Reproducing the issue interactively
When the available signals are insufficient to pin down the cause, reproducing the problem in a controlled, interactive session, ideally against a copy of the affected container rather than the live, production one, allows more invasive investigation than logs and metrics alone provide:
docker exec -it my-api sh
docker run -it --rm --network container:my-api my-api:1.4.0 sh
The second approach, running a fresh debugging container sharing the network namespace of the affected one, is useful when the affected container's own image lacks the diagnostic tools needed, since it allows using a different, more fully-equipped image for investigation while still observing the network conditions the original container experiences.
Common mistakes
- Forming a specific hypothesis before capturing a broad, current-state snapshot across logs, metrics, and health status, missing an obvious signal that a quick initial survey would have surfaced immediately.
- Treating a hung, still-running container the same as a crashed one, missing the additional live diagnostic options available specifically because the process has not actually exited.

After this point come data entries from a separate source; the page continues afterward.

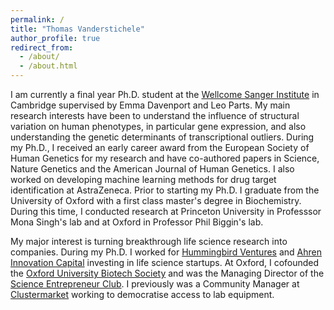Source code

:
 ```yaml
---
permalink: /
title: "Thomas Vanderstichele"
author_profile: true
redirect_from: 
  - /about/
  - /about.html
---
```


I am currently a final year Ph.D. student at the [Wellcome Sanger Institute](https://www.sanger.ac.uk) in Cambridge supervised by Emma Davenport and Leo Parts. My main research interests have been to understand the influence of structural variation on human phenotypes, in particular gene expression, and also understanding the genetic determinants of transcriptional outliers. During my Ph.D., I received an early career award from the European Society of Human Genetics for my research and have co-authored papers in Science, Nature Genetics and the American Journal of Human Genetics. I also worked on developing machine learning methods for drug target identification at AstraZeneca. Prior to starting my Ph.D. I graduate from the University of Oxford with a first class master's degree in Biochemistry. During this time, I conducted research at Princeton University in Professsor Mona Singh's lab and at Oxford in Professor Phil Biggin's lab. 

My major interest is turning breakthrough life science research into companies. During my Ph.D. I worked for [Hummingbird Ventures](https://www.hummingbird.vc) and [Ahren Innovation Capital](https://www.ahreninnovationcapital.com) investing in life science startups. At Oxford, I cofounded the [Oxford University Biotech Society](https://oxfordbiotech.uk) and was the Managing Director of the [Science Entrepreneur Club](https://www.science-entrepreneur.com). I previously was a Community Manager at [Clustermarket](https://clustermarket.com) working to democratise access to lab equipment. 
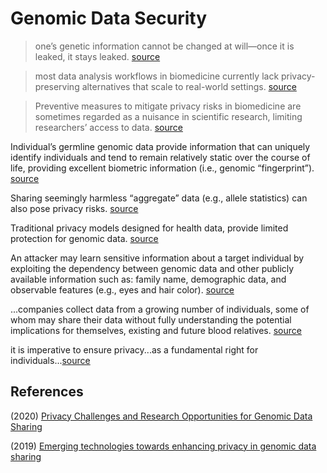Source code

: # Genomic Data Security

> one’s genetic information cannot be changed at will—once it is leaked, it stays leaked. [source](https://genomebiology.biomedcentral.com/articles/10.1186/s13059-019-1741-0)

> most data analysis workflows in biomedicine currently lack privacy-preserving alternatives that scale to real-world settings. [source](https://genomebiology.biomedcentral.com/articles/10.1186/s13059-019-1741-0)

> Preventive measures to mitigate privacy risks in biomedicine are sometimes regarded as a nuisance in scientific research, limiting researchers’ access to data. [source](https://genomebiology.biomedcentral.com/articles/10.1186/s13059-019-1741-0)


Individual’s germline genomic data provide information that can uniquely identify individuals and tend to remain relatively static over the course of life, providing excellent biometric information (i.e., genomic “fingerprint”). [source](https://www.ncbi.nlm.nih.gov/pmc/articles/PMC7761157/) 

Sharing seemingly harmless “aggregate” data (e.g., allele statistics) can also pose privacy risks. [source](https://www.ncbi.nlm.nih.gov/pmc/articles/PMC7761157/) 

Traditional privacy models designed for health data, provide limited protection for genomic data. [source](https://www.ncbi.nlm.nih.gov/pmc/articles/PMC7761157/) 

An attacker may learn sensitive information about a target individual by exploiting the dependency between genomic data and other publicly available information such as: family name, demographic data, and observable features (e.g., eyes and hair color). [source](https://www.ncbi.nlm.nih.gov/pmc/articles/PMC7761157/) 

...companies collect data from a growing number of individuals, some of whom may share their data without fully understanding the potential implications for themselves, existing and future blood relatives. [source](https://www.ncbi.nlm.nih.gov/pmc/articles/PMC7761157/) 


it is imperative to ensure privacy...as a fundamental right for individuals...[source](https://www.ncbi.nlm.nih.gov/pmc/articles/PMC7761157/) 

## References

(2020) [Privacy Challenges and Research Opportunities for Genomic Data Sharing](https://www.ncbi.nlm.nih.gov/pmc/articles/PMC7761157/)

(2019) [Emerging technologies towards enhancing privacy in genomic data sharing](https://genomebiology.biomedcentral.com/articles/10.1186/s13059-019-1741-0)

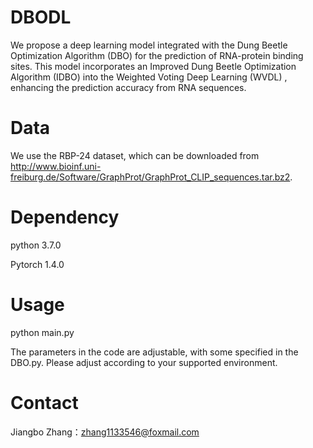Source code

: # DBODL
We propose a deep learning model integrated with the Dung Beetle Optimization Algorithm (DBO) for the prediction of RNA-protein binding sites. This model incorporates an Improved Dung Beetle Optimization Algorithm (IDBO) into the Weighted Voting Deep Learning (WVDL) , enhancing the prediction accuracy from RNA sequences.
# Data
We use the RBP-24 dataset, which can be downloaded from http://www.bioinf.uni-freiburg.de/Software/GraphProt/GraphProt_CLIP_sequences.tar.bz2.
# Dependency
python 3.7.0

Pytorch 1.4.0
# Usage
python main.py

The parameters in the code are adjustable, with some specified in the DBO.py. Please adjust according to your supported environment.
# Contact
Jiangbo Zhang：zhang1133546@foxmail.com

- Investigating only the most recent log output after a crash, missing the more informative output that often appears just before the actual exit.
- Not comparing a struggling instance against a healthy sibling replica when one is available, missing a configuration difference that direct comparison would reveal quickly.
- Jumping to application-level explanations before ruling out resource exhaustion or basic network connectivity, which are faster to check and rule out definitively.
Runtime troubleshooting is most effective when it starts broad, a quick snapshot across multiple signals, before narrowing based on whatever that snapshot actually reveals, and comparing against a healthy reference point, a sibling replica, a known-good prior state, whenever one is available rather than relying solely on absolute inspection of the single affected instance.